The big showdown at the end takes place in the home of Mr. Beaumont, who is having a lavish party. The djinn goes wild, bringing statues of warriors to life and tormenting the party-goers in various gory ways. Alexandra faces off against the monster once and for all.
There are lots of fun cameos, several of which I’ve already mentioned, but there’s also deep-voiced Tony Todd (CANDYMAN, 1992) in a cool scene as a security guy named Johnny Valentine, checking that people trying to get into Beaumont’s party are on the guest list.
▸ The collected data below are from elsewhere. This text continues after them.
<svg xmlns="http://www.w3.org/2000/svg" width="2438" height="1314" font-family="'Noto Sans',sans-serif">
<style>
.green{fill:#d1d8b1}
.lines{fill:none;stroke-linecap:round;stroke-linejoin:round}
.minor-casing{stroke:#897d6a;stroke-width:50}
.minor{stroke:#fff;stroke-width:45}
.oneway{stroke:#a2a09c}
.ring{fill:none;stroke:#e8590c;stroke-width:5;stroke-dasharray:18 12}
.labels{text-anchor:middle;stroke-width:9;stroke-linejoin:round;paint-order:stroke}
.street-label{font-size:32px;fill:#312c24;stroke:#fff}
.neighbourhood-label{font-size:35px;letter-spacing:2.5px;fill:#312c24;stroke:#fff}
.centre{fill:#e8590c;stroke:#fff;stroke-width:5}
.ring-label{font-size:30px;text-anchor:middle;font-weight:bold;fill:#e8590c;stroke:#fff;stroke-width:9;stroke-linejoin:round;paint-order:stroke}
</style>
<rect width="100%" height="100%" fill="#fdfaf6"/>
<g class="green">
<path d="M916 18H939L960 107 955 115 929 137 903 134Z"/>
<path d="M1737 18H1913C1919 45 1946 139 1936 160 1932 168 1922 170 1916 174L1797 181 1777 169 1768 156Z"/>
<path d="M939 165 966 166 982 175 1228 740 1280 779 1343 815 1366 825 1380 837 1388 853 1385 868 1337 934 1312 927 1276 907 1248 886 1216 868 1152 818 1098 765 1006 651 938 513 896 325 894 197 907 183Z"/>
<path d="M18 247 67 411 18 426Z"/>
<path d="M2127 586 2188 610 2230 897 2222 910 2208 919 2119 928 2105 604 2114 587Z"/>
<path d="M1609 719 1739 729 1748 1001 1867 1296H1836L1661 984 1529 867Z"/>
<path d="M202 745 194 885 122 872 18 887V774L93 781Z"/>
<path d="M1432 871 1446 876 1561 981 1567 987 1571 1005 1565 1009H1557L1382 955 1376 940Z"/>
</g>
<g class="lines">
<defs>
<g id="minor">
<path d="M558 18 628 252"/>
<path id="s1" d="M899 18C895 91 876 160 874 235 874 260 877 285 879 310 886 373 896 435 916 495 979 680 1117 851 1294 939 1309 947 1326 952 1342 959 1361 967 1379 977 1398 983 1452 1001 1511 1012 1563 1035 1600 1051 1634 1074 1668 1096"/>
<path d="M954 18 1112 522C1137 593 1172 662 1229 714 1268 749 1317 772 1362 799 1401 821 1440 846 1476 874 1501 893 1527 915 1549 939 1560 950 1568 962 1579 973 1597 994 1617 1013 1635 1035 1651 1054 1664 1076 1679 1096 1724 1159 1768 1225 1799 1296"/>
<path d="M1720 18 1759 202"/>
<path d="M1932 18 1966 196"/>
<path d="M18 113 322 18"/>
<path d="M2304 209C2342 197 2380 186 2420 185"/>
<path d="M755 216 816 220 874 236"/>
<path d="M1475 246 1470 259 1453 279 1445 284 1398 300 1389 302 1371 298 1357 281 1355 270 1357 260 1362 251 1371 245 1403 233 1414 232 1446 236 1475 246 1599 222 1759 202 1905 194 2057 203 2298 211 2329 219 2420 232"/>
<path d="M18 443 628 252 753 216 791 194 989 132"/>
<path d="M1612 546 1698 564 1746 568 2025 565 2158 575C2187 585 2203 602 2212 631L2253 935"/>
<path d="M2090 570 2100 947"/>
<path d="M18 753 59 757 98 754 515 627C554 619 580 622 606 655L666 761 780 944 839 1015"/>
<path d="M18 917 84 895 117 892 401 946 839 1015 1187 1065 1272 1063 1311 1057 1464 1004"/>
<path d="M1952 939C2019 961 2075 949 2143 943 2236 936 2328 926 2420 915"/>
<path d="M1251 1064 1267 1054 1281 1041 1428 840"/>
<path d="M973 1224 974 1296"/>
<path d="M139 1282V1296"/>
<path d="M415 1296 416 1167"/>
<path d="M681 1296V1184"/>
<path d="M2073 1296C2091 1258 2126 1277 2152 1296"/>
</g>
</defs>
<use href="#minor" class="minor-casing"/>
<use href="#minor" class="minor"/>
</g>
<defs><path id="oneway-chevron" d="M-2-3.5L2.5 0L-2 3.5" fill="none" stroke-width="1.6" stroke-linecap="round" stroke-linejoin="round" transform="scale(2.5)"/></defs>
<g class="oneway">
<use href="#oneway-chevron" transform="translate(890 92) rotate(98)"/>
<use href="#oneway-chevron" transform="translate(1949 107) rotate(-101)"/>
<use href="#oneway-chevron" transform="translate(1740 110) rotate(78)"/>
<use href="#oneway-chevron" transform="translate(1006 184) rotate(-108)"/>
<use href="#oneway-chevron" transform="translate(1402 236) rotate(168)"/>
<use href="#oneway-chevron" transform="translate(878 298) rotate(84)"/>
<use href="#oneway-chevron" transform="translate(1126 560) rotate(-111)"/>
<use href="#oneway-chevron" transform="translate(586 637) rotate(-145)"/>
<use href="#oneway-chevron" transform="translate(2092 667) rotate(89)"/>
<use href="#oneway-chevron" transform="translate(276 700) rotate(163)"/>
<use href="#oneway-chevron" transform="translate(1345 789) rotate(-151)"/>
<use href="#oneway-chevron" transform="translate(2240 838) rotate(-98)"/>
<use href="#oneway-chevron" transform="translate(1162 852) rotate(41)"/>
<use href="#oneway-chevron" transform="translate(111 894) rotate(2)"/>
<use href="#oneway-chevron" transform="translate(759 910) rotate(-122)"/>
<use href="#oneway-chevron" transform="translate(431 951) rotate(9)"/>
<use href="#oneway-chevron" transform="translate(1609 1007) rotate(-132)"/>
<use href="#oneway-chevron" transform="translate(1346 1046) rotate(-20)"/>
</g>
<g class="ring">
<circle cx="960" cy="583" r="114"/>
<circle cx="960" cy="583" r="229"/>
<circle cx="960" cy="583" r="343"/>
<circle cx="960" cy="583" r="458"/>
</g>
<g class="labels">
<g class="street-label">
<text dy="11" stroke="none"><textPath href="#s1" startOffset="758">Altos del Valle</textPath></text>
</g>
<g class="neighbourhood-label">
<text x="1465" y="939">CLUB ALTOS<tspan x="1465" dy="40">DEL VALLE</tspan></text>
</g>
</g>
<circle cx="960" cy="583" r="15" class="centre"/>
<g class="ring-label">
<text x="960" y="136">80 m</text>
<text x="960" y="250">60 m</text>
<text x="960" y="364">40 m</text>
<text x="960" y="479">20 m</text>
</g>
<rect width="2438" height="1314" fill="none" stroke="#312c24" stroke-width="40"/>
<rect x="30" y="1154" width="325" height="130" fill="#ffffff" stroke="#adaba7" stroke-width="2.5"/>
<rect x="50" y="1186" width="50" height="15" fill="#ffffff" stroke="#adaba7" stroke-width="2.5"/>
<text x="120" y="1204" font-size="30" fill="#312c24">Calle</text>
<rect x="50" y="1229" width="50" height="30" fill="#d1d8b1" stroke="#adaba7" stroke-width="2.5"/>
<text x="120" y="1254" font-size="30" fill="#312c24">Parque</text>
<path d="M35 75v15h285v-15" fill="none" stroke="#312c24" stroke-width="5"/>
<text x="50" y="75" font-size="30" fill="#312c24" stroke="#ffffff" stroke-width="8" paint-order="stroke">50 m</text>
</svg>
He stands up to the Wishmaster, until he’s finally tricked by the djinn. Jenny O’Hara (also in MYSTIC RIVER, 2003, and DEVIL, 2010) plays a professor named Wendy Derleth who gives Alexandra some important background information on the djinn. Chris Lemmon (Jack’s son, also in AIRPORT ’77, 1977, and JUST BEFORE DAWN, 1981) plays Alexandra’s boss at the auction house, Nick Merritt, and Joseph Pilato (Rhodes from George A. Romero’s DAY OF THE DEAD, 1985), plays Mickey Torelli, the guy who originally drops the crate while drunk. Even Verne Troyer (Mini-Me from the AUSTIN POWERS movies) has a role as an early stage of the monster when it first escapes from the fire opal. This one was also executive produced by Wes Craven, and THE WALKING DEAD’s Greg Nicotero was one of the people providing special makeup effects. There’s even some narration by Angus Scrimm (the Tall Man from the PHANTASM series).
The cast overall is entertaining, and Tammy Lauren is quite good in the lead, even in the sillier parts. Andrew Divoff is terrific as our villain, whether in human or monster mode. The monster’s jokes are as corny as they come, but the makeup effects are good, and he looks nice and creepy. There’s even a scene where Alexandra enters the Wishmaster’s world inside the opal, that’s like a red-tinted version of HELLRAISER’s Hell, where a puppet-like skeletal dog-monster chases Alexandra through endless hallways.
WISHMASTER is not a great film—in fact it’s downright goofy at times—but everyone plays it straight and it’s a lot of fun throughout. I can see why this one was successful and spawned three sequels: WISHMASTER 2: EVIL NEVER DIES, 1999, WISHMASTER 3: BEYOND THE GATES OF HELL, 2001, and WISHMASTER: THE PROPHECY FULFILLED, 2002.
If you don’t mind a side order of humor with your horror—hell, if you don’t mind outright silliness at times—I recommend WISHMASTER. For what it is, it’s very enjoyable. I might even check out the sequels at some point.